In control systems, stability refers to the ability of a system to return to equilibrium or remain at a desired steady state after being disturbed by an input or external disturbance. Stability is crucial for the reliable operation of systems such as motors, airplanes, industrial processes, and electrical circuits.
For linear time-invariant (LTI) systems, stability can be analyzed in both the time domain and the frequency domain. There are several criteria used to assess the stability of these systems, including:
1. Routh-Hurwitz Criterion (time-domain)
2. Nyquist Criterion (frequency-domain)
3. Bode Plot Method (frequency-domain)
This chapter will explore these methods in detail and explain how to apply them to evaluate system stability.

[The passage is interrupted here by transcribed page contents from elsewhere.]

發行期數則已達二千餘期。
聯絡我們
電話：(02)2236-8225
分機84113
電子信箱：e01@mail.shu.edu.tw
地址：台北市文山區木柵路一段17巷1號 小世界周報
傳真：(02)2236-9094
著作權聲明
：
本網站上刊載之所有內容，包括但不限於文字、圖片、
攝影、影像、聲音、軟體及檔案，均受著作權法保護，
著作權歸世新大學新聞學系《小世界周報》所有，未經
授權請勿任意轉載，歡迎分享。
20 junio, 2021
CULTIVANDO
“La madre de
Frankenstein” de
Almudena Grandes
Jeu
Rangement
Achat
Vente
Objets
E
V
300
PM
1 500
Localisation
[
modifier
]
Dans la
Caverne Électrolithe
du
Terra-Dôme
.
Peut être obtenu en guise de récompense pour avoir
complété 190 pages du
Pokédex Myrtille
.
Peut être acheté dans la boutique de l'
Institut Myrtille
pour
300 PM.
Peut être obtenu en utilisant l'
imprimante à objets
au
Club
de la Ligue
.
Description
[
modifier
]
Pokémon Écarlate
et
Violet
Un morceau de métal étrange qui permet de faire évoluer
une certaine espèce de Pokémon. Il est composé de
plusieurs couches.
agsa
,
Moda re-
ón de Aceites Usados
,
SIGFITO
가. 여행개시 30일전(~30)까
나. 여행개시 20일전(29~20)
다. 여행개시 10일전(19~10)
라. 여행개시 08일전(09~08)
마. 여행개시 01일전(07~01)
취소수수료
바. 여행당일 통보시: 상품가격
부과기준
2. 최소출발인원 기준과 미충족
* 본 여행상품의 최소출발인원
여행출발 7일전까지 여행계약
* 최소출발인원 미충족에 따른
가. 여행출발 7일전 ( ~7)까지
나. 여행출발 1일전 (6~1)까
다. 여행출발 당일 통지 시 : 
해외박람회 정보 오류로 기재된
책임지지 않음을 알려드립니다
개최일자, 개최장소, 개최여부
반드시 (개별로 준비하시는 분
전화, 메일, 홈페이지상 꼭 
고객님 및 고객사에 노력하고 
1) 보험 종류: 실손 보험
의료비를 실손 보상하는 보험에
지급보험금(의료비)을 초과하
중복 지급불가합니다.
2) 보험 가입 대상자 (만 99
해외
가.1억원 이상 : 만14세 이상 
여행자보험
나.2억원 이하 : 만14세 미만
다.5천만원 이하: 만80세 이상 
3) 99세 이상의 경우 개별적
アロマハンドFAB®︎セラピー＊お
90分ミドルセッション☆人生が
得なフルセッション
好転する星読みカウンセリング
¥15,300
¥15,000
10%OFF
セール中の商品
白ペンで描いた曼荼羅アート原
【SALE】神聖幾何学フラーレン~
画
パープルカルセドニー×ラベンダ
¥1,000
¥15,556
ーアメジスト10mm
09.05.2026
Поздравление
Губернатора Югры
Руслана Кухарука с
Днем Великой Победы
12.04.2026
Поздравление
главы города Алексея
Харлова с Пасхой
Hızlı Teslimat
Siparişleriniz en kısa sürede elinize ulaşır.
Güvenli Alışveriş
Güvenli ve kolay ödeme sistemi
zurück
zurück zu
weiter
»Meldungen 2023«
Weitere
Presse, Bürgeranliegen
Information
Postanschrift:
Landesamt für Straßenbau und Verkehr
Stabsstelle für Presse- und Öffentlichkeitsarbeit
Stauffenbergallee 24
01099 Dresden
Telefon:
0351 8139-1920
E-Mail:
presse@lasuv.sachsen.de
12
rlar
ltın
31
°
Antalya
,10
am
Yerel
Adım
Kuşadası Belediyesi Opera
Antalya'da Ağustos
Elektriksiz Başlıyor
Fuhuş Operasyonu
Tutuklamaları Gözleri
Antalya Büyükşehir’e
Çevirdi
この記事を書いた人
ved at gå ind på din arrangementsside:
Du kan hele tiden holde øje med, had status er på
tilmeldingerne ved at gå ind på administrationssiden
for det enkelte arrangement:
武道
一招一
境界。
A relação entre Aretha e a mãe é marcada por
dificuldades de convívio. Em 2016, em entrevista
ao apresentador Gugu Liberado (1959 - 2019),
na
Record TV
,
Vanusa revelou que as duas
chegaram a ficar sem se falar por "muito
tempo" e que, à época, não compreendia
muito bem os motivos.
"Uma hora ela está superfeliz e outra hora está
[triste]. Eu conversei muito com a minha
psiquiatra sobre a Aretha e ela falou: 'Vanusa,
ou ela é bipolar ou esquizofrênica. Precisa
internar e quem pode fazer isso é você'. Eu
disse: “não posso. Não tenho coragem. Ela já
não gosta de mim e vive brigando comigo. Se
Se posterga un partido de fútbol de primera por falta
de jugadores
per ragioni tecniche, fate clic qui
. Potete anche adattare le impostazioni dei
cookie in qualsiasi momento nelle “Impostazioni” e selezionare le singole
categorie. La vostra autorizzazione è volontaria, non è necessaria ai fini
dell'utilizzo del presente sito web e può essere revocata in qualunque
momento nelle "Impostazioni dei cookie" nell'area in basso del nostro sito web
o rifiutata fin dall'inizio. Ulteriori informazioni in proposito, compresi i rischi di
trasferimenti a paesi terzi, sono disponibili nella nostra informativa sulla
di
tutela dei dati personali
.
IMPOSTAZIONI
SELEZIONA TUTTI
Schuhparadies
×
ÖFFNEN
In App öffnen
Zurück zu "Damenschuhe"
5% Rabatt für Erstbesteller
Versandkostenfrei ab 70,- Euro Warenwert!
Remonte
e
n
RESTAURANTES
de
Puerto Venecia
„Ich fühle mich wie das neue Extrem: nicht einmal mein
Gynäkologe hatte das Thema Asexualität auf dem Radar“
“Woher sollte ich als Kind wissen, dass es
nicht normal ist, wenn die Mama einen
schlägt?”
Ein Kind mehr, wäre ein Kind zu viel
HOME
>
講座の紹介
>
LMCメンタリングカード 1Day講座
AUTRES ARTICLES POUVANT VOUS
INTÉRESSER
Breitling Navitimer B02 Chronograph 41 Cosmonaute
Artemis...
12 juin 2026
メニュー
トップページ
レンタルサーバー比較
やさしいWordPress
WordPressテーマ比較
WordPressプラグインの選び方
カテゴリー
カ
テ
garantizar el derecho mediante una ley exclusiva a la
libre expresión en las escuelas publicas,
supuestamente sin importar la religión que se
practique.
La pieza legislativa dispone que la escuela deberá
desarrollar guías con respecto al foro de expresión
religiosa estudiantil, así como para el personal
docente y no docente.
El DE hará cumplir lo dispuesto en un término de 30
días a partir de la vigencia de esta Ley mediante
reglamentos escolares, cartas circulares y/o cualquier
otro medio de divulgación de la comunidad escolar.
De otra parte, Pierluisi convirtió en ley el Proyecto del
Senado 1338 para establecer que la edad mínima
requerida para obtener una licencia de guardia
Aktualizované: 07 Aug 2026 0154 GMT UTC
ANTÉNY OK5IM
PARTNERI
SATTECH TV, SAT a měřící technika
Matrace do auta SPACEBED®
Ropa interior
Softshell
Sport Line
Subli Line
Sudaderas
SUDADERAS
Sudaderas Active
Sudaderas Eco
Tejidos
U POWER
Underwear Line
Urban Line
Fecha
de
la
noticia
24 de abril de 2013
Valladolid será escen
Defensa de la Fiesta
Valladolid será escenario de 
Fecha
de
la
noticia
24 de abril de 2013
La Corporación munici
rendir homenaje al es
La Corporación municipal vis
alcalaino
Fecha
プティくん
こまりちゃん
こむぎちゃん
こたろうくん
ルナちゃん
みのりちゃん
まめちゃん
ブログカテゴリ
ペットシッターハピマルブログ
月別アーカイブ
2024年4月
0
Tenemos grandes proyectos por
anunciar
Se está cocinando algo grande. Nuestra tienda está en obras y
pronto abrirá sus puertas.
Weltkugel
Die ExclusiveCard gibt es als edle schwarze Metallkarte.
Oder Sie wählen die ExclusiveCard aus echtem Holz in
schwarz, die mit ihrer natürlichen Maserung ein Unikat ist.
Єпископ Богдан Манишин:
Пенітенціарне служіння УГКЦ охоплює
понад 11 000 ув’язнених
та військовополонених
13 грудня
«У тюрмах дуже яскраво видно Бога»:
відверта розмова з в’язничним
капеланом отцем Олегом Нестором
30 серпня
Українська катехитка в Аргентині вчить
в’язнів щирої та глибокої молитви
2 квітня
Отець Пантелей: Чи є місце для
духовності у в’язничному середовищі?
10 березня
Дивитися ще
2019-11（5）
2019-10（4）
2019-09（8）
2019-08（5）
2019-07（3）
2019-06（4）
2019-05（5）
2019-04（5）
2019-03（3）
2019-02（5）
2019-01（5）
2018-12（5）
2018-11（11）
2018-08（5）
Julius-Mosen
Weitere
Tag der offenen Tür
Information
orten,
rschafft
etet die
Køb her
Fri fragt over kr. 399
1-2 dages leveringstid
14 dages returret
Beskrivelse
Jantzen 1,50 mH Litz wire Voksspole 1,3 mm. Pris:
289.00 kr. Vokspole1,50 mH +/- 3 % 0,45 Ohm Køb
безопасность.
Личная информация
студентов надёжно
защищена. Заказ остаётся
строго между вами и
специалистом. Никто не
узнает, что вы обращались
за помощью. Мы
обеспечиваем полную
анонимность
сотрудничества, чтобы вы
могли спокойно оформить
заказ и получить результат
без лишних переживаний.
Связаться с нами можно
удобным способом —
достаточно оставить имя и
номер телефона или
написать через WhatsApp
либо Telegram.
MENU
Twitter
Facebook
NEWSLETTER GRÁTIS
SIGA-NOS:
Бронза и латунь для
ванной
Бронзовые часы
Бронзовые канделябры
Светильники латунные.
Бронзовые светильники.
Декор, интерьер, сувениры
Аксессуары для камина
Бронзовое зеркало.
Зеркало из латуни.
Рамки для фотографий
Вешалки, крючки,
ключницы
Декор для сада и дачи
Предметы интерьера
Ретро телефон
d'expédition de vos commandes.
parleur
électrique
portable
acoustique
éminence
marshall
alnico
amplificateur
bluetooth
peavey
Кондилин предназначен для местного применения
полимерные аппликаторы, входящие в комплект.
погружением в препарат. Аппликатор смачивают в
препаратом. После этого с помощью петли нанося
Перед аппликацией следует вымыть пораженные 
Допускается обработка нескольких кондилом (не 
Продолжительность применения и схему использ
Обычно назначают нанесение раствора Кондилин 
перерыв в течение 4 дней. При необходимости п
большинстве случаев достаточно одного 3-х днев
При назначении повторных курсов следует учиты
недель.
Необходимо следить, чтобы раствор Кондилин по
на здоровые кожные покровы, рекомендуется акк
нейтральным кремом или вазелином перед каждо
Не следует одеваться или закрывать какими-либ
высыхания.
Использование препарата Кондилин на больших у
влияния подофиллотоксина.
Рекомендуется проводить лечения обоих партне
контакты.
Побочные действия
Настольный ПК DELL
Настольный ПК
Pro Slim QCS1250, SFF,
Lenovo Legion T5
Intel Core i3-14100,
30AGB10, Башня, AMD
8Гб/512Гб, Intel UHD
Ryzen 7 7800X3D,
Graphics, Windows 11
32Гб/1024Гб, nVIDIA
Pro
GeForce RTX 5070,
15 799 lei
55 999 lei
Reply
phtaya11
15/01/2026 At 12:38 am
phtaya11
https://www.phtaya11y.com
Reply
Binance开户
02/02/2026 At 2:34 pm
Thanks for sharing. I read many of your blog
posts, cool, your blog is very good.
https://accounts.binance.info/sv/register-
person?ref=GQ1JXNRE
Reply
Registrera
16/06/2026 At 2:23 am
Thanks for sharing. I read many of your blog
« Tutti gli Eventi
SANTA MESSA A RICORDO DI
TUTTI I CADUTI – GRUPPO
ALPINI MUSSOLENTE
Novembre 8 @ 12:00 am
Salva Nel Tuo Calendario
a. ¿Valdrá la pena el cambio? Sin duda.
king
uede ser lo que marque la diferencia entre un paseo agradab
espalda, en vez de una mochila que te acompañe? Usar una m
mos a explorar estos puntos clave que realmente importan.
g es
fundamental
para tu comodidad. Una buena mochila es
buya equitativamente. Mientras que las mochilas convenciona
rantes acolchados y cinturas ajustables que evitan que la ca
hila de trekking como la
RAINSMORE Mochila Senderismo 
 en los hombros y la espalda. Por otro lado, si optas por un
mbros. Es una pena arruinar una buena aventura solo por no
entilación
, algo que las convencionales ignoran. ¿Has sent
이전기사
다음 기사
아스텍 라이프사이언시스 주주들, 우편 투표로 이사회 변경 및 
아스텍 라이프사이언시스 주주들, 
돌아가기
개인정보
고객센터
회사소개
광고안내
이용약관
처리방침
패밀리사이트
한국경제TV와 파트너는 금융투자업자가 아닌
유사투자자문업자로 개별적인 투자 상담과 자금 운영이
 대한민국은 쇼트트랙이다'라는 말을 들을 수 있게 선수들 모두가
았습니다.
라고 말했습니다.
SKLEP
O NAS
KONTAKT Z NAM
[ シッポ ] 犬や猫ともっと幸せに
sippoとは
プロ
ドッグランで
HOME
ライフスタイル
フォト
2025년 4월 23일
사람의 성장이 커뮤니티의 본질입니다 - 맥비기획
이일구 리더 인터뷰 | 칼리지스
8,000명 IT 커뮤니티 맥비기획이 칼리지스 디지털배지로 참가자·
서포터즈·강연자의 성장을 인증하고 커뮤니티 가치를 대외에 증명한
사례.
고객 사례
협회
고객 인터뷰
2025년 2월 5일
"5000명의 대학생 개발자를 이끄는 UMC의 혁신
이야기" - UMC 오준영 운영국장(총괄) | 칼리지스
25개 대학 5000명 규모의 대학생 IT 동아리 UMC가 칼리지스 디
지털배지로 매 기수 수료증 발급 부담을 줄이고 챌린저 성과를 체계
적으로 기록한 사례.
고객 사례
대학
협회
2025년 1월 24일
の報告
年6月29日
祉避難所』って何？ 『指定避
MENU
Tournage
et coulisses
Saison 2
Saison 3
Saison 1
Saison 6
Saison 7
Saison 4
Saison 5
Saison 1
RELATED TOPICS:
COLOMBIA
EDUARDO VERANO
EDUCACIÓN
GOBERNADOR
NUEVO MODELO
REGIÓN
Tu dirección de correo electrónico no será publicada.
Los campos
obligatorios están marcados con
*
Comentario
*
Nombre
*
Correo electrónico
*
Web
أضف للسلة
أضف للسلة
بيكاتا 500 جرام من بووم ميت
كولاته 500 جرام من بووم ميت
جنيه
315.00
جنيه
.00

The Routh-Hurwitz Criterion is a time-domain method for determining the stability of a system by examining the location of the poles of its characteristic equation. A system is stable if all poles of its transfer function have negative real parts (i.e., they lie in the left half of the complex plane). The criterion provides a way to check if a system has poles in the right half of the complex plane (which would indicate instability) without solving for the poles explicitly.
Steps to Apply the Routh-Hurwitz Criterion:
1. Write the characteristic equation of the system (usually the denominator of the closed-loop transfer function).
2. Construct the Routh array:
○ The Routh array is constructed from the coefficients of the characteristic polynomial.
○ The first two rows of the array are filled with the coefficients of the even and odd powers of s, respectively.
○ Each subsequent row is calculated using the determinant of the two elements directly above it.
3. Determine the number of sign changes in the first column of the Routh array:
○ The number of sign changes corresponds to the number of poles in the right half-plane.
○ If there are no sign changes, the system is stable.
○ If there are sign changes, the system is unstable.

The Nyquist Criterion is a frequency-domain stability criterion used to determine the stability of a feedback system. It involves plotting the Nyquist plot, which is the plot of the system's frequency response G(jω) as ω varies from −∞ to +∞. The criterion helps determine if the closed-loop system will be stable based on the open-loop frequency response.
Nyquist Criterion Steps:
1. Construct the Nyquist plot:
○ Calculate the frequency response G(jω) for various frequencies ω, where ω varies from −∞ to +∞.
○ Plot G(jω) in the complex plane.
2. Count the number of encirclements of the point −1 in the Nyquist plot:
○ The system is stable if the Nyquist plot does not encircle the point −1 in the complex plane.
○ The system is marginally stable if the plot encircles −1 once in a counter-clockwise direction.
○ The system is unstable if the plot encircles −1 in a clockwise direction or does not encircle −1 as needed.

A Bode plot is a graphical method for analyzing the frequency response of a system. It consists of two plots:
1. Magnitude plot: Shows how the gain of the system varies with frequency.
2. Phase plot: Shows how the phase shift of the system varies with frequency.
The Bode plot method can be used to assess the stability and performance of the system, particularly the gain margin and phase margin.
Bode Plot Steps:
1. Plot the Magnitude Response:
○ The magnitude of the transfer function |G(jω)| is plotted on a logarithmic scale against frequency ω.
2. Plot the Phase Response:
○ The phase of the transfer function arg (G(jω)) is plotted on a logarithmic scale against frequency ω.
3. Identify the Gain Margin and Phase Margin:
○ Gain Margin: The amount by which the system’s gain can be increased before the system becomes unstable. It is found by determining the gain at the frequency where the phase is −180°.
○ Phase Margin: The additional phase lag required to bring the system to instability. It is found by determining the phase at the frequency where the magnitude is 1 (0 dB).

Each stability criterion provides valuable insights into system behavior:
● Routh-Hurwitz: Works directly with the characteristic equation and is very effective for determining stability without having to solve for the poles.
● Nyquist: Useful for analyzing closed-loop systems, particularly when you are concerned with the effects of feedback on stability.
● Bode Plot: Ideal for frequency-domain analysis and provides a direct way to visualize the system's gain and phase at various frequencies, making it useful for tuning controllers.
In many cases, engineers will use a combination of these methods to analyze system stability from different perspectives.